La manière de jurer s’était également corrompue. Plutôt que de suivre l’exemple biblique en prêtant serment au nom de Dieu, il devint courant de jurer “par le ciel”, “par la terre”, “par Jérusalem” et même par la “tête” (ou la vie) d’une autre personne (Deut. 6:13; Dan. 12:7). Étant donné que les autorités juives étaient en désaccord sur la question de savoir si tous ces vœux faits au nom de choses créées étaient valides, on comprend que certains aient pensé pouvoir revenir impunément sur leurs serments. — Voir Matthieu 23:16-22.
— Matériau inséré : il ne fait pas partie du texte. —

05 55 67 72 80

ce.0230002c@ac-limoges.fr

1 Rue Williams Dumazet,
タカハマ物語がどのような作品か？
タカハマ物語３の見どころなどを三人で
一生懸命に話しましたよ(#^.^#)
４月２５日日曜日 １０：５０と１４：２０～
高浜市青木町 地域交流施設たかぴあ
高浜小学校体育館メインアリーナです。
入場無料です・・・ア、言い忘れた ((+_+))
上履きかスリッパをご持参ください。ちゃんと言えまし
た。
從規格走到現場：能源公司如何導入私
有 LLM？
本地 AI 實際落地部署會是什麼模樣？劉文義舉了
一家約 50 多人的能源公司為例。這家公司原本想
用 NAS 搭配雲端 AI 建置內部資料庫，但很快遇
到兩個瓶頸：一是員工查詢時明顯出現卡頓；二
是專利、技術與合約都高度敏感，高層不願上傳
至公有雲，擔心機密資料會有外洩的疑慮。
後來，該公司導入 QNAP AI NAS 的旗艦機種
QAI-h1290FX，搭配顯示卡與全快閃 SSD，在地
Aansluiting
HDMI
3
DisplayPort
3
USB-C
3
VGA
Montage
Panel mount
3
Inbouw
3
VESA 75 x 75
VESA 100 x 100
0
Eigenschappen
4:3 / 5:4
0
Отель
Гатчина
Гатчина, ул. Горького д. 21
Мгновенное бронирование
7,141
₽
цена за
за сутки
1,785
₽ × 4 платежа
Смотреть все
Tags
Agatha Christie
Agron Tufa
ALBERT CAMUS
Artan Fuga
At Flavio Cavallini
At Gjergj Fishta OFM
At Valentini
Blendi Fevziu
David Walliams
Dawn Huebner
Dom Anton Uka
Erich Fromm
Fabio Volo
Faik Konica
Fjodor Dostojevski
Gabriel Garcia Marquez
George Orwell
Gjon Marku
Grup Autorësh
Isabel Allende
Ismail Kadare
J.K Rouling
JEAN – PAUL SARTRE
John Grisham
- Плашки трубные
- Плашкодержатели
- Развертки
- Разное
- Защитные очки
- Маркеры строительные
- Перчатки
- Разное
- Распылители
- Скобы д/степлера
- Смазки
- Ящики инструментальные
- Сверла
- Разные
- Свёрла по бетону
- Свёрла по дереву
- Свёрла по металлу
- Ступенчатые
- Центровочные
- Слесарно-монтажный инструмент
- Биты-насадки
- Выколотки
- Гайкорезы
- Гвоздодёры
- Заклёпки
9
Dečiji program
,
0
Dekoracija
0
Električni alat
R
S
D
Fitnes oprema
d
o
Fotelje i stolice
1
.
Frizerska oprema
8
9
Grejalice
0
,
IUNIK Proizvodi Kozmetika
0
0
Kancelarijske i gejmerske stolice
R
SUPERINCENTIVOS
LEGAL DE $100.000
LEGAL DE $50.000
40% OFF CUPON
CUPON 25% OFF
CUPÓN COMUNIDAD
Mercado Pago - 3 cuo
Jésus montra cependant que puisque le ciel était “le trône de Dieu”, la terre, “le marchepied de ses pieds”, et Jérusalem, “la ville du grand Roi”, jurer par ces choses équivalait à jurer par le nom de Dieu (És. 66:1; Ps. 48:2). Pareillement, jurer par la “tête”, ou la vie, de quelqu’un, revenait à jurer par le nom de Dieu, puisque celui-ci est l’Auteur et le Soutien de la vie, et qu’aucun homme n’a pouvoir sur sa propre vie, ne serait-ce que pour “rendre un seul cheveu blanc ou noir”. — Ps. 36:9.
Après avoir ainsi désapprouvé l’emploi inconsidéré des serments, Jésus ajouta: “Que votre mot Oui signifie bien Oui, votre Non, Non; car ce qui est en plus vient du méchant.” — Mat. 5:37.
Jurer pour convaincre de la véracité de ses dires est devenu courant à cause de l’usage répandu du mensonge et de la tromperie. Néanmoins, selon Jésus, pour des questions banales, un simple Oui ou un Non devrait être suffisamment digne de confiance pour qu’on puisse se dispenser de le confirmer par des serments. Ceux qui se sentent continuellement obligés de faire “en plus” un serment, montrent qu’ils sont en fin de compte indignes de confiance. Ils manifestent par là l’esprit du “méchant”, Satan le Diable, que la Bible appelle “le père du mensonge”. — Jean 8:44; Jacq. 5:12.
[Note]
a En d’autres termes, un tel homme disait à ses parents: ‘Ce que je possède est “corban”, un don qui est voué à Dieu, et vous ne pouvez absolument pas en disposer ni en profiter.’ L’emploi du mot “corban” ne voulait pas forcément dire qu’on vouait son bien à Dieu. Cela signifiait plutôt, d’ordinaire, que l’on faisait comme si c’était un don voué à Dieu, afin que la ou les personnes à qui l’on s’adressait ne puissent s’en servir. Dans Jésus le Messie — sa vie et son temps (angl.), Alfred Edersheim écrit: “Il ne fait aucun doute que les enfants faisaient bel et bien de tels vœux touchant leur parents, et que ces vœux étaient irrévocables.”